I found myself separating the sound into vocals and instrumentation. There's such a strong focus on dynamic play that the electric guitars blend with bass and drums to form one half of the sound. Alberto does provide some great solos but, even there he's over on one side of a visualised stage with the other rock instruments, Marco on bass and Rocco on drums. Sara is on the other, almost in a standoff, teasing collaboration one moment and then dominating the next with an incredible breath control. With her are the acoustic and ethnic instruments, because they do much the same thing in their individual ways.

This album is like a tug of war between the two sides, an electric rock band rooted in doom but not averse to be versatile and an acoustic world music outfit who like tradition but aren't that averse to fusion. These songs pull one way and the other, a consensus sometimes being found but usually a more complex interplay. Quite where the punk blitzkrieg Leffotrack fits, I have no idea; it's almost a third competitor entering a two side dynamic and it's out of place.

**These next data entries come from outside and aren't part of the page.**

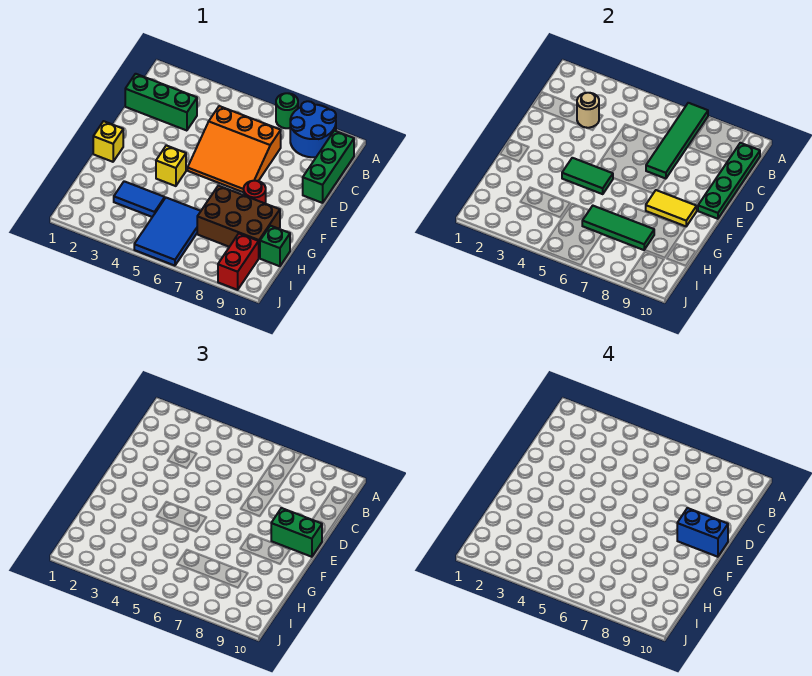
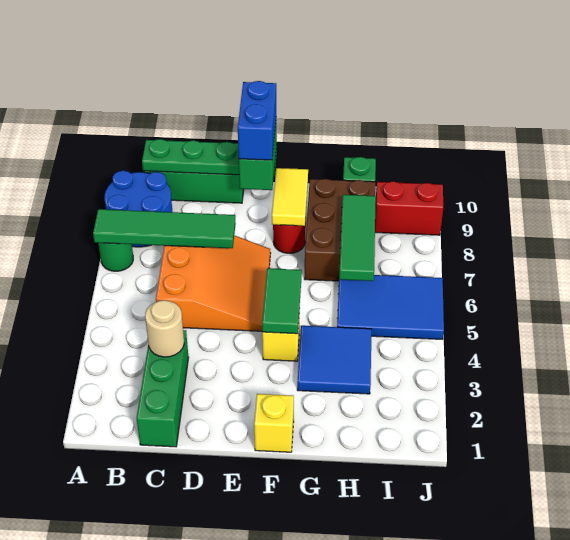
blue 1x2 tile [114,181,165,217] -> blue 2x2 tile [297,326,372,394]

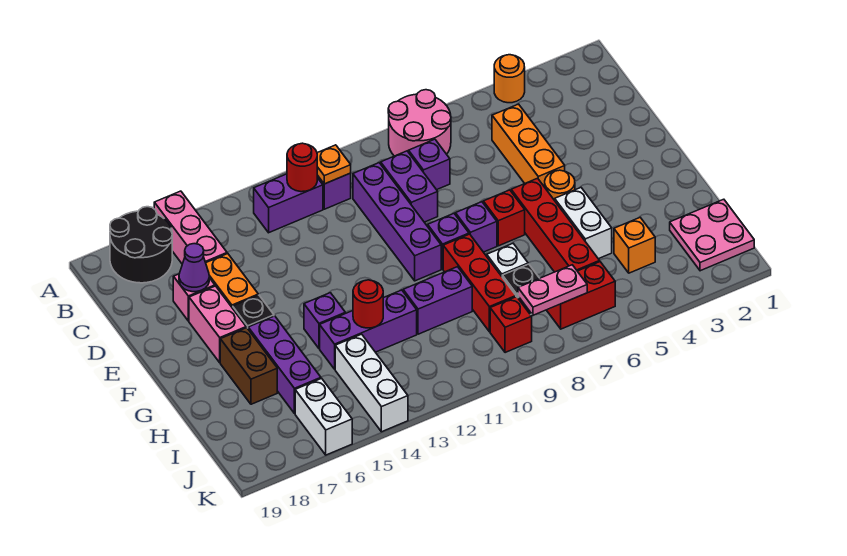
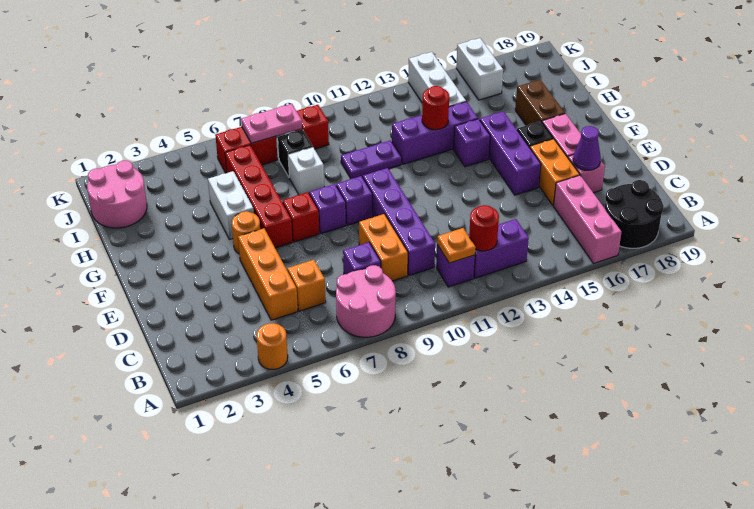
purple 1x2 brick [381,151,438,222] -> orange 1x2 brick [359,214,408,281]
red 1x3 brick [443,234,516,332] -> none
purple 1x3 brick [248,316,321,414] -> purple 1x3 brick moved to [480,111,541,195]
purple 1x2 brick [403,267,472,334] -> purple 1x2 plate [341,140,402,179]
pink 2x2 plate [670,199,754,271] -> pink 2x2 round brick [87,160,147,228]
orange 1x1 brick [614,218,655,273] -> orange 1x1 brick moved to [287,260,326,311]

However, the jazz competitor joins the battle with abandon, especially late on 0=2 when a manic saxophone joins the wild guitar and steadily galloping beat.

In short, there's a lot to take in here and it's impossible to lump into one bucket but, if you have a taste for multiple genres and you don't restrict yourself simply to the rock spectrum, then this is a potential treat for you. If there's an obvious flaw, it's the album is long, running five minutes past the hour mark, and some of these songs are most notable for being between others, not remotely filler but not able to justify their presence quite so easily as others. That's nothing major though. I haven't yet skipped a song, however many times I listen through. This is majestic stuff.